Protecting Yourself From Ticks

With the summer heat sweeping across the island, it’s one of the best times of the year to get out and enjoy some of Long Island’s natural green trails. Many villages and towns will have paved paths for you to walk on, but some of you may be more inclined to dive deeper into some natural areas, and take walks in the wooded areas of the Pine Barrens. Wherever you end up going, though, it’s almost certain you’ve heard, either from a concerned friend or Facebook comment, about the rise in tick populations over the past few years.

For many of the tick species on Long Island, we’re actually in a bit of a lull, with many of them peaking in the spring and fall. However, even if adult populations have begun to dwindle, that’s no reason to disregard safety precautions when hiking in deep woods. For our friends outside of the Long Island area, certain species may still be in a state of high activity.

So this month, we’ll be going over the types of ticks to be on the lookout for, how to identify them on your person, what diseases they can carry, what to do to protect yourself from them, and what to do if one bites you.

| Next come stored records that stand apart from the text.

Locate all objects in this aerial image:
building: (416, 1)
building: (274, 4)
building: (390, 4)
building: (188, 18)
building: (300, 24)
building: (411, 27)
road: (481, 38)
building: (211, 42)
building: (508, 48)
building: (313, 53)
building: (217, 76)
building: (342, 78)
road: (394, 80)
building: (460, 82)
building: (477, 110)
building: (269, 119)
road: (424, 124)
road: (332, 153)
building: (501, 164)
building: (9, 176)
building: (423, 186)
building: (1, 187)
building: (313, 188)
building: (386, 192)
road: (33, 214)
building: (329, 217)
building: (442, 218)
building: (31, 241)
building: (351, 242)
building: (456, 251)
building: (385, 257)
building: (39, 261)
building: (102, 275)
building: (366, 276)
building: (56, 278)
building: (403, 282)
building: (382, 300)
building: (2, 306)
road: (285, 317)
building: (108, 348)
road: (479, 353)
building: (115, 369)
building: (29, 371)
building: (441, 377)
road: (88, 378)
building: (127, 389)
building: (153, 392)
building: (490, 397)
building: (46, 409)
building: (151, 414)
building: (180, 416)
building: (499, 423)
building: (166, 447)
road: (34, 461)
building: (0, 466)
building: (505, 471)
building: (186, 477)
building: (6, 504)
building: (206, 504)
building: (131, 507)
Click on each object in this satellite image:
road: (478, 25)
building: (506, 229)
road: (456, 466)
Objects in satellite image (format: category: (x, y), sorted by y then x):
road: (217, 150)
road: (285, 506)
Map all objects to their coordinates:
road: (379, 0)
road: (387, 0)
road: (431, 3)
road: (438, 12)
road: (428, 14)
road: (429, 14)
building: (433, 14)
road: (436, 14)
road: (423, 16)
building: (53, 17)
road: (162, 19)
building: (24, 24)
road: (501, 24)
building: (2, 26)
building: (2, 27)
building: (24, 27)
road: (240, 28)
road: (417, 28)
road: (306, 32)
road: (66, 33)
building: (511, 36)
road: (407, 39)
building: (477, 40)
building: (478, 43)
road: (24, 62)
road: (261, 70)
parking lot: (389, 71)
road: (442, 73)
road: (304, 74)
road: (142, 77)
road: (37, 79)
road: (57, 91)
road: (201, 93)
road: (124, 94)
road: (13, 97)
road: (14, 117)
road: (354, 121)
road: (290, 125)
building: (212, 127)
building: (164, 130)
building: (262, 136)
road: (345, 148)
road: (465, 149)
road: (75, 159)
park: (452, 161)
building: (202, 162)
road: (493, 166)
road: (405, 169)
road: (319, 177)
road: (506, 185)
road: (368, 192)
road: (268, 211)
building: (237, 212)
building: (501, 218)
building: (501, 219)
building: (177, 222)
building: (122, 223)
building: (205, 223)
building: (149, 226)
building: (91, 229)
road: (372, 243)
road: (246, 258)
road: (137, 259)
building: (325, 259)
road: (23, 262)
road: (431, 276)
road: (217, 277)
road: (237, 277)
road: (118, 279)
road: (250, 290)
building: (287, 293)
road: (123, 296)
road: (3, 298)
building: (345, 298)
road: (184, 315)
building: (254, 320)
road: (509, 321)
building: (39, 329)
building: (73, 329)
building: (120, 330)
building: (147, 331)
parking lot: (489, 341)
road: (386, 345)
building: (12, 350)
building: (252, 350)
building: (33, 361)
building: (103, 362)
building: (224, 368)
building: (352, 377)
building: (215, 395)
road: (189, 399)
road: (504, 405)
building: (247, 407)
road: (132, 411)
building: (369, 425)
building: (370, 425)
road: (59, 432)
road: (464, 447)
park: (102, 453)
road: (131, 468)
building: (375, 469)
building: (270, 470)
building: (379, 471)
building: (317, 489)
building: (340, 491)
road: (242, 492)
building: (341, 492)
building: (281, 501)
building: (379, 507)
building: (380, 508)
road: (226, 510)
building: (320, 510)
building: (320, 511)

This post is about what to do if you are bitten by a tick, so we won’t be going over strategies to keep your dogs safe, though you should absolutely look into that yourself if you plan to take them hiking with you, or just if you tend to walk them in green areas.

The Types of Tick

While we’ll be focusing on the species prominent on Long Island in this blog, anyone who wants to protect themselves from ticks in any part of the United States should absolutely have a look at the tick finder published by the University of Rhode Island. The finder is an invaluable tool for determining not only what ticks may be prominent near wherever you live, but also during which months their activity is at its peak, and what diseases specific variants can carry. New York specifically will mostly see four kinds of tick: The Lone Star Tick (Amblyomma americanum), The American Dog Tick (Dermacentor variabilis), and The Deer Tick (Ixodes scapularis).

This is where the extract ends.